New Twilio Platform, Microsoft Azure Sphere Module Show How IoT can be Deployed Brownfield

Twilio’s new Microvisor platform and Microsoft’s new Guardian module illustrate one way the internet of things might be implemented. 


With the caveat that it typically is easier for an application provider to add new features and create new platforms, compared to a connectivity provider, Twilio’s new Microvisor platform shows how an enabler of voice, text, chat, video and email services in any application is migrating towards support for internet of things. 


The move illustrates how a communications enabler adapts its current business to developing new markets, much as connectivity providers hope to add support for internet of things and edge computing. 


Microvisor is said by Twilio to be “an IoT connectivity and device management platform that offers embedded developers a one stop shop for building connected devices, keeping them secure, and managing them through their lifetime.”


As was the case with the original Twilio platform that basically would voice-enable any application, the Microvisor platform abstracts away many of the common infrastructure challenges burdening IoT developers, the company says.


That includes functions such as security, debugging and updates and language and embedded operating system support, including hardware such as the Cortex-M microprocessors and select STMicroelectronics chips.


Microsoft’s Azure Sphere guardian module provides a hardware element.
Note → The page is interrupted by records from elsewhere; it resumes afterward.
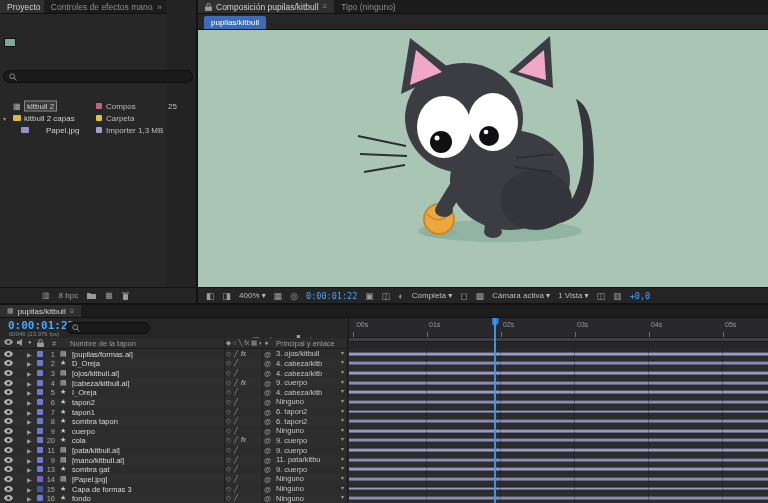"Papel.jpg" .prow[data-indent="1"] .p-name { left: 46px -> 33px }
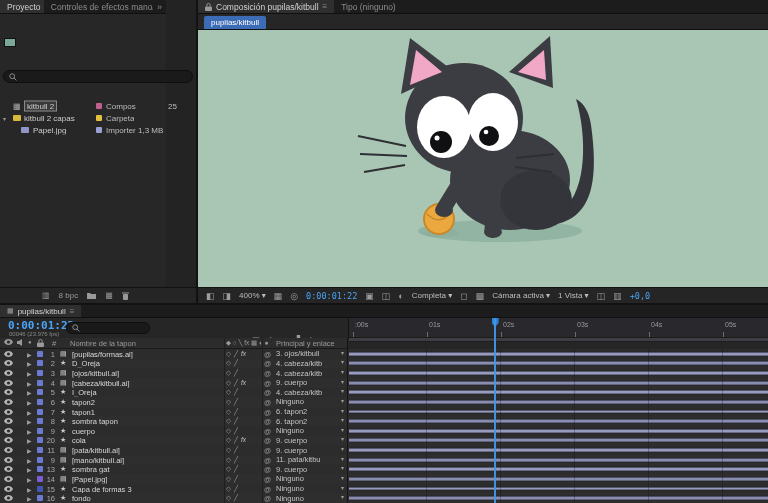"[pupilas/formas.ai]" span.c-name { text: pupilas/formas.ai -> kitbull/kitbull.ai }
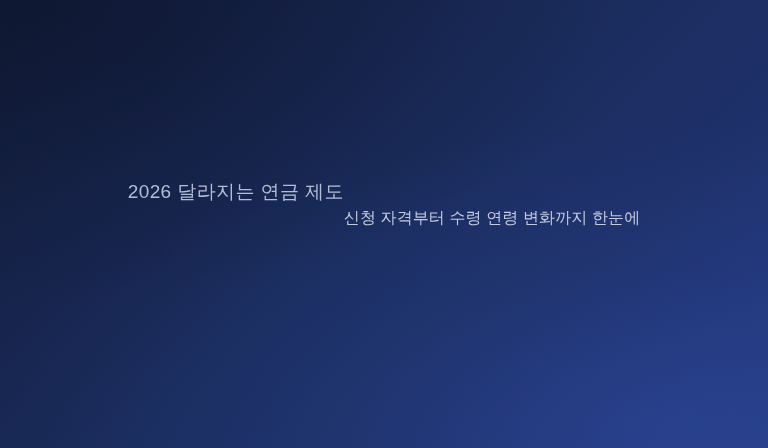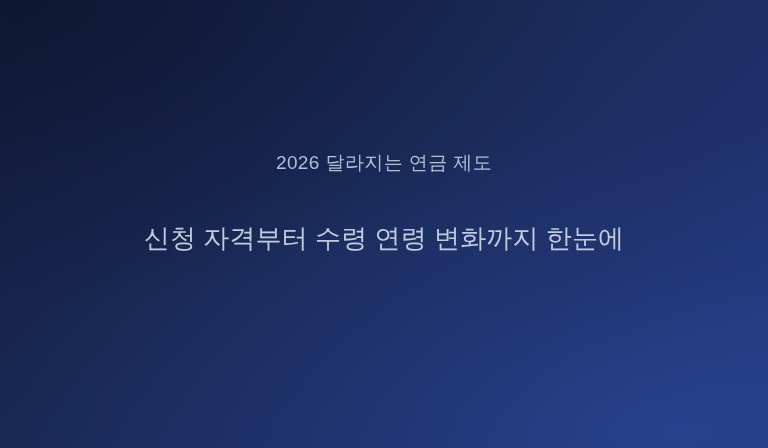"2026 달라지는 연금 제도" .content { flex-direction: column -> row }
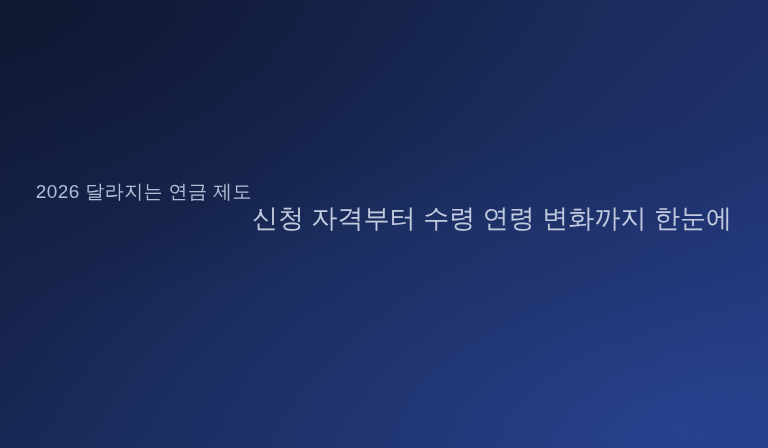"신청 자격부터 수령 연령 변화까지" .subtitle { font-size: 26px -> 16px }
A guardian module is add-on hardware that attaches to a port on a "brownfield" device that already is in use.  


Starbucks uses guardian modules to track the types of beans used, water temperature, and water quality, for example. 


Beyond predictive maintenance, Azure Sphere allows Starbucks to transmit new recipes directly to machines in 30,000 stores rather than manually uploading recipes via thumb drives,


source: Microsoft 


A guardian module adds IoT capabilities to equipment that either doesn't support internet connectivity or doesn't support it securely. 


A guardian module can cull data from the brownfield device, process it, and transmit it securely to a cloud endpoint or to multiple endpoints. 


It also can provide environmental data for use with operating data from the brownfield device, or act as a a data storage device in case connectivity momentarily is lost.


A guardian module requires at least one high-level application. The high-level application communicates upstream with the internet (including the Azure Sphere Security Service and other cloud services) and downstream with the brownfield device.